_Data extracts_
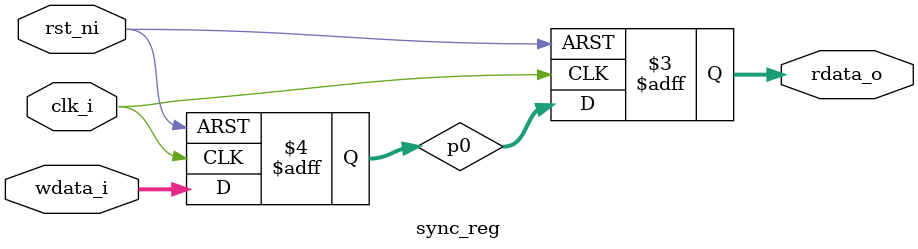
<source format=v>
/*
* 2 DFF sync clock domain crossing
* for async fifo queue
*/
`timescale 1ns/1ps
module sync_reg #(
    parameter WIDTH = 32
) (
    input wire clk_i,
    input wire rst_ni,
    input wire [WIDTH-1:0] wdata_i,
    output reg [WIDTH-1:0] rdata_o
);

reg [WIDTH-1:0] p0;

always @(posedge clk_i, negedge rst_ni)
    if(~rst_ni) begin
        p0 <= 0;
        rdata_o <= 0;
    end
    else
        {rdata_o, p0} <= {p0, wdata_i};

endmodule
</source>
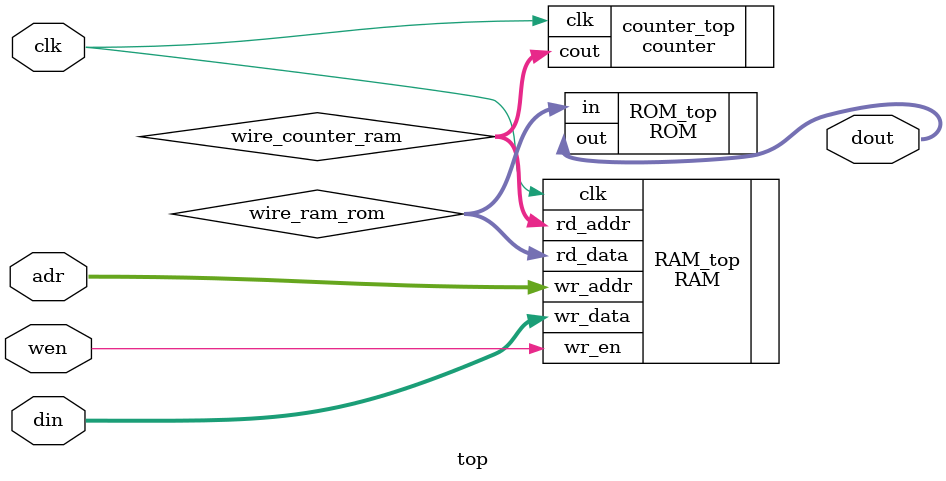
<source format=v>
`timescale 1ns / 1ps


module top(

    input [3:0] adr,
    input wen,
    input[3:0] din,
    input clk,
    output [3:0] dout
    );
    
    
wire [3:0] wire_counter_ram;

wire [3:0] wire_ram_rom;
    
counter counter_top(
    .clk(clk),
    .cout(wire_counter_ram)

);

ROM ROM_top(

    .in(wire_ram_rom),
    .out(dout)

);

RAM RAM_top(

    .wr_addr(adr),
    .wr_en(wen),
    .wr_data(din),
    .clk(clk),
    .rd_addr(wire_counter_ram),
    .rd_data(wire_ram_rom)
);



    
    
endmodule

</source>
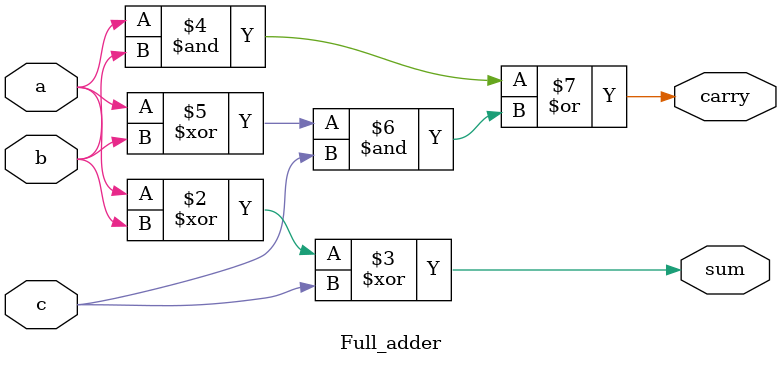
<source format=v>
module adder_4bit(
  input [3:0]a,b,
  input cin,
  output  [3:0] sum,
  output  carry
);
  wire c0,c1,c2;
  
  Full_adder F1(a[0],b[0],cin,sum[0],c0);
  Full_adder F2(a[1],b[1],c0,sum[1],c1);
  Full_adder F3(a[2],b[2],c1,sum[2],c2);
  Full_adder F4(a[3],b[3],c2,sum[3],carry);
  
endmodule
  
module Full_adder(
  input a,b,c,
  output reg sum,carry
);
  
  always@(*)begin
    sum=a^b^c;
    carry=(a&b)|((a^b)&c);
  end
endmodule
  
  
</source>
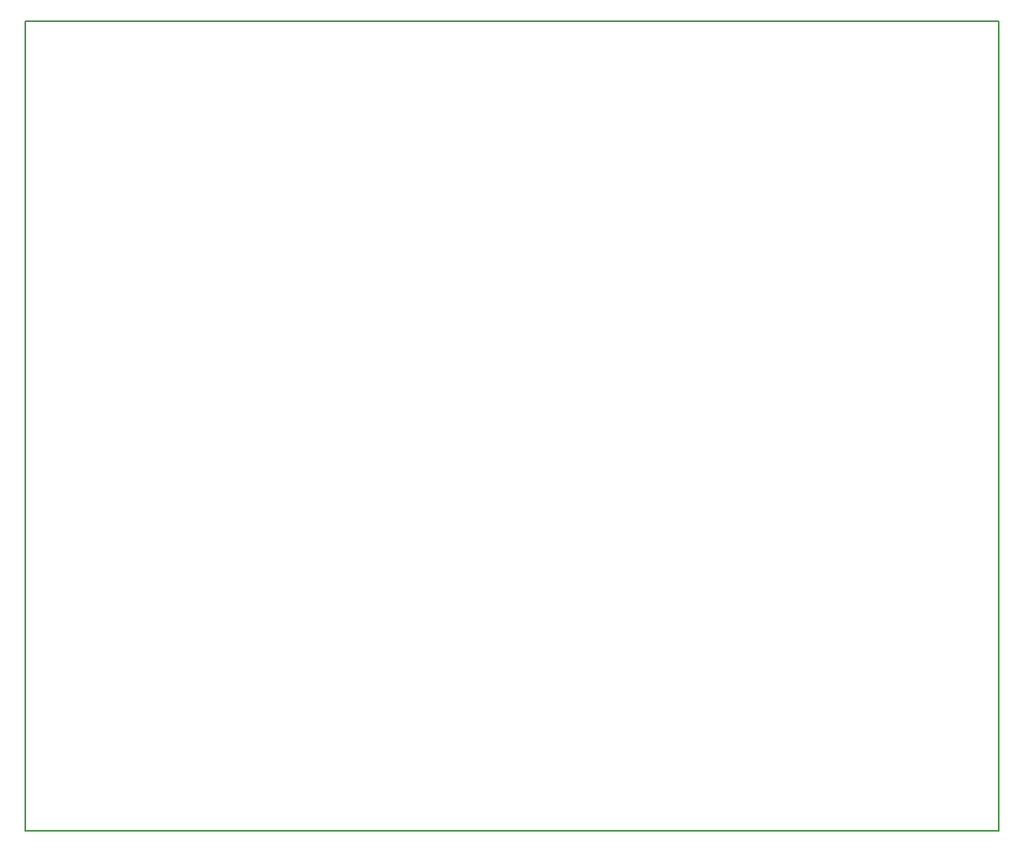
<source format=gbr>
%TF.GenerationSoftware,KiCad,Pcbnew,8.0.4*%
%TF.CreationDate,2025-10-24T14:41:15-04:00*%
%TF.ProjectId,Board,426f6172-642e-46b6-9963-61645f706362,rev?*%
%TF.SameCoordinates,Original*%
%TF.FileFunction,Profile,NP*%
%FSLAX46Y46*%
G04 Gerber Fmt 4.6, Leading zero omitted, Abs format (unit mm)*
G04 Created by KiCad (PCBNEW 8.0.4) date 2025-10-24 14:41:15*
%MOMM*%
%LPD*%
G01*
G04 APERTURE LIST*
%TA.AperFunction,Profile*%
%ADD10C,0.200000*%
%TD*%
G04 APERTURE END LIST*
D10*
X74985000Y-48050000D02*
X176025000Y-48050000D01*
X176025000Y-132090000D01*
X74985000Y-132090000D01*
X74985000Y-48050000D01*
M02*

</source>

_Problem to solve_
Because only the text is wanted, copy each record above precisely and omit its pictures.

_Expected answer_
<source format=v>
/*
* 2 DFF sync clock domain crossing
* for async fifo queue
*/
`timescale 1ns/1ps
module sync_reg #(
    parameter WIDTH = 32
) (
    input wire clk_i,
    input wire rst_ni,
    input wire [WIDTH-1:0] wdata_i,
    output reg [WIDTH-1:0] rdata_o
);

reg [WIDTH-1:0] p0;

always @(posedge clk_i, negedge rst_ni)
    if(~rst_ni) begin
        p0 <= 0;
        rdata_o <= 0;
    end
    else
        {rdata_o, p0} <= {p0, wdata_i};

endmodule
</source>
<source format=v>
`timescale 1ns / 1ps


module top(

    input [3:0] adr,
    input wen,
    input[3:0] din,
    input clk,
    output [3:0] dout
    );
    
    
wire [3:0] wire_counter_ram;

wire [3:0] wire_ram_rom;
    
counter counter_top(
    .clk(clk),
    .cout(wire_counter_ram)

);

ROM ROM_top(

    .in(wire_ram_rom),
    .out(dout)

);

RAM RAM_top(

    .wr_addr(adr),
    .wr_en(wen),
    .wr_data(din),
    .clk(clk),
    .rd_addr(wire_counter_ram),
    .rd_data(wire_ram_rom)
);



    
    
endmodule

</source>
<source format=v>
module adder_4bit(
  input [3:0]a,b,
  input cin,
  output  [3:0] sum,
  output  carry
);
  wire c0,c1,c2;
  
  Full_adder F1(a[0],b[0],cin,sum[0],c0);
  Full_adder F2(a[1],b[1],c0,sum[1],c1);
  Full_adder F3(a[2],b[2],c1,sum[2],c2);
  Full_adder F4(a[3],b[3],c2,sum[3],carry);
  
endmodule
  
module Full_adder(
  input a,b,c,
  output reg sum,carry
);
  
  always@(*)begin
    sum=a^b^c;
    carry=(a&b)|((a^b)&c);
  end
endmodule
  
  
</source>
<source format=gbr>
%TF.GenerationSoftware,KiCad,Pcbnew,8.0.4*%
%TF.CreationDate,2025-10-24T14:41:15-04:00*%
%TF.ProjectId,Board,426f6172-642e-46b6-9963-61645f706362,rev?*%
%TF.SameCoordinates,Original*%
%TF.FileFunction,Profile,NP*%
%FSLAX46Y46*%
G04 Gerber Fmt 4.6, Leading zero omitted, Abs format (unit mm)*
G04 Created by KiCad (PCBNEW 8.0.4) date 2025-10-24 14:41:15*
%MOMM*%
%LPD*%
G01*
G04 APERTURE LIST*
%TA.AperFunction,Profile*%
%ADD10C,0.200000*%
%TD*%
G04 APERTURE END LIST*
D10*
X74985000Y-48050000D02*
X176025000Y-48050000D01*
X176025000Y-132090000D01*
X74985000Y-132090000D01*
X74985000Y-48050000D01*
M02*

</source>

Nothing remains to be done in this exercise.